Linear combination test for pathway analysis

First, we individually analyzed the Italian and Canadian datasets using the LCT.20 This algorithm uses raw genotype data to first compute genome-wide single-SNP association statistics (see Material and methods for details). After assigning all SNPs between the start site and the 3’ untranslated region to a gene, single-SNP P-values were combined for each gene using the gene-level LCT statistic derived by Luo, et al.20 Genes were classified into pathways using the well-accepted Kyoto Encyclopedia of Genes and Genomes (KEGG) and BioCarta resources. Finally, gene-level statistics for all genes within a pathway were combined using the pathway-level LCT (see Material and methods). For these tests, we set P < 0.05 and false discovery rate (FDR) < 0.25 as a stringent criteria for significance (Material and methods).
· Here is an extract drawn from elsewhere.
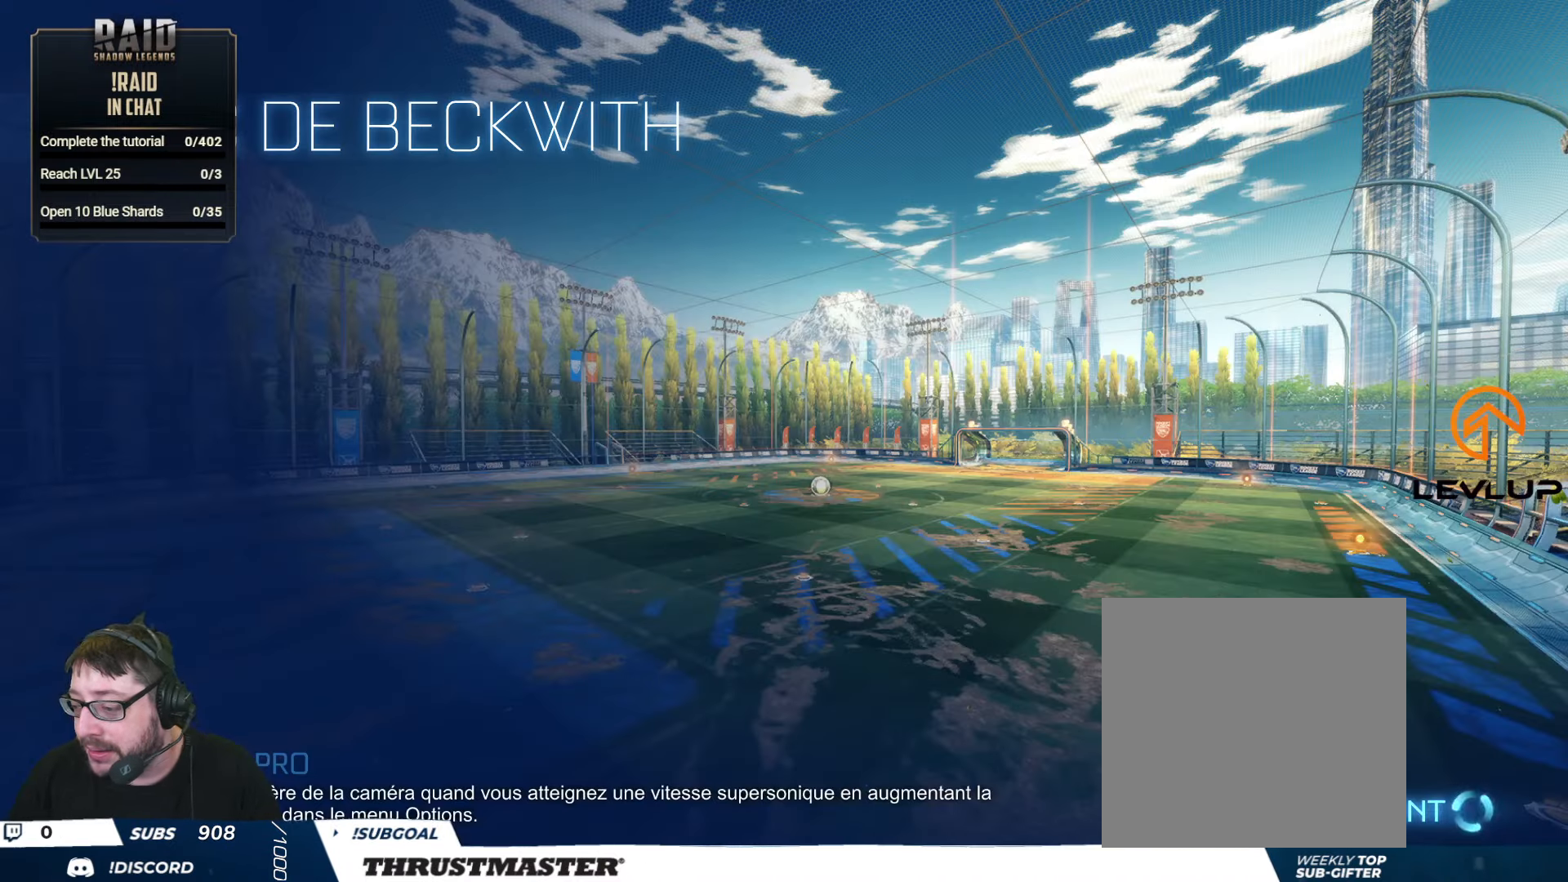
{"buttons": ["B", "R2"], "left_stick": "center", "right_stick": "center", "events": [[467, "B", "down"]]}
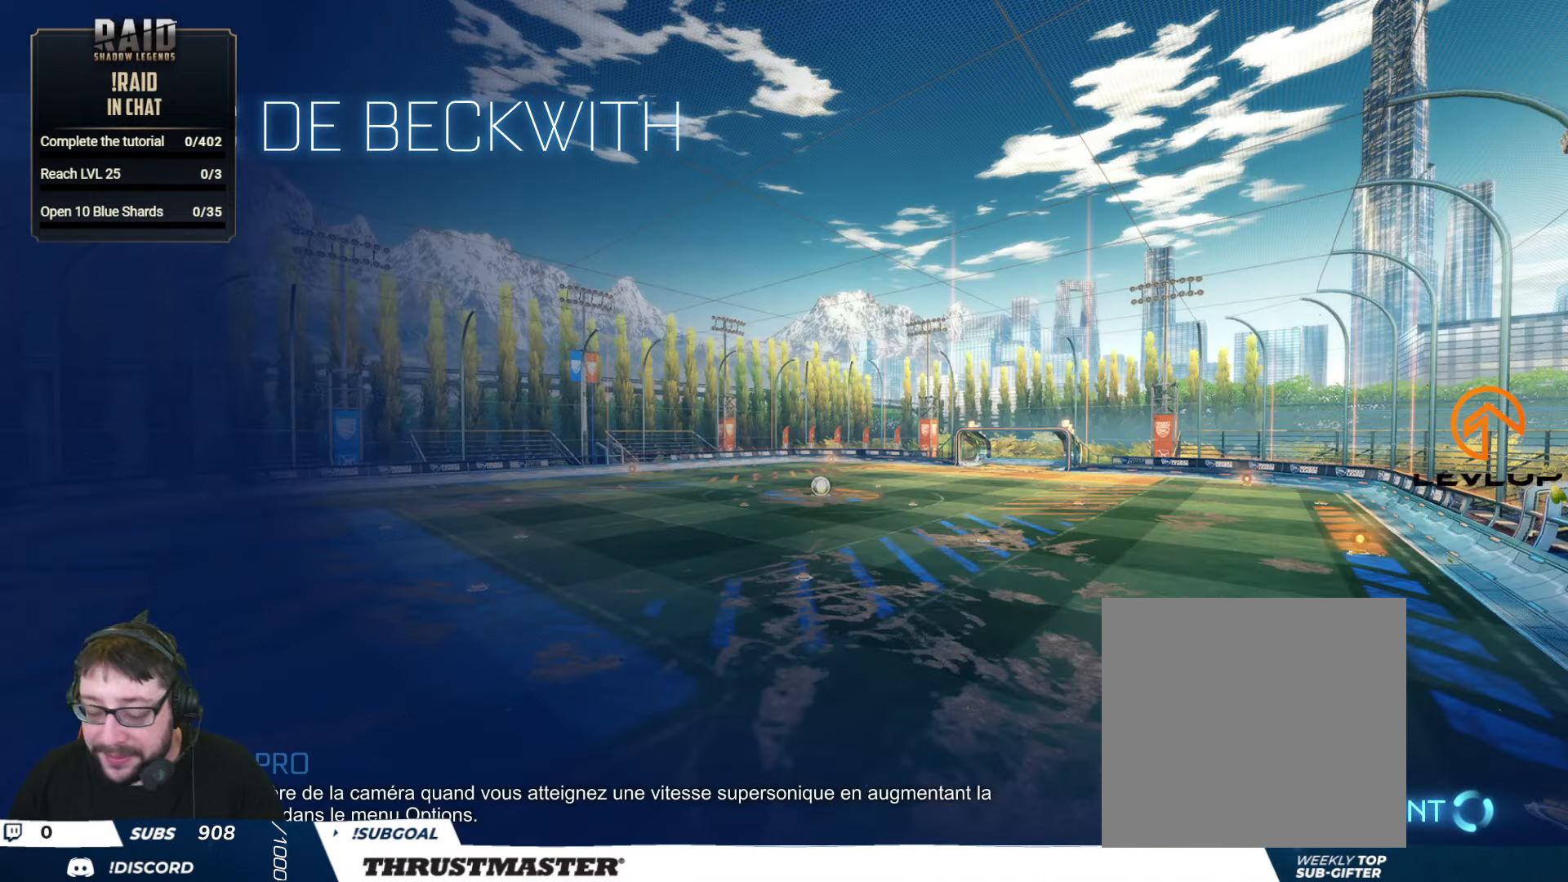
{"buttons": ["R2"], "left_stick": "center", "right_stick": "center", "events": [[500, "B", "up"]]}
In the Italian dataset, 207 695 SNPs out of 468 982 SNPs were located within genes and mapped to 14 527 genes. Of these, 4172 genes were assigned to pathways for LCT analysis. In the Canadian dataset, 143 059 SNPs out of 334 444 SNPs were located within genes and mapped to 14792 genes. Of these, 4226 genes were assigned to pathways for LCT analysis. Pathways with > 10 genes accounted for 175 BioCarta and 172 KEGG pathways in the Italian study and 176 BioCarta and 172 KEGG pathways in the Canadian study. At the gene-level, the LCT identified 253 genes in the Italian sample and 236 genes in the Canadian sample with P-value < 0.05. These genes are listed in Supplementary Table S1. As shown in Supplementary Table S2, there was limited overlap between significant genes in the two datasets.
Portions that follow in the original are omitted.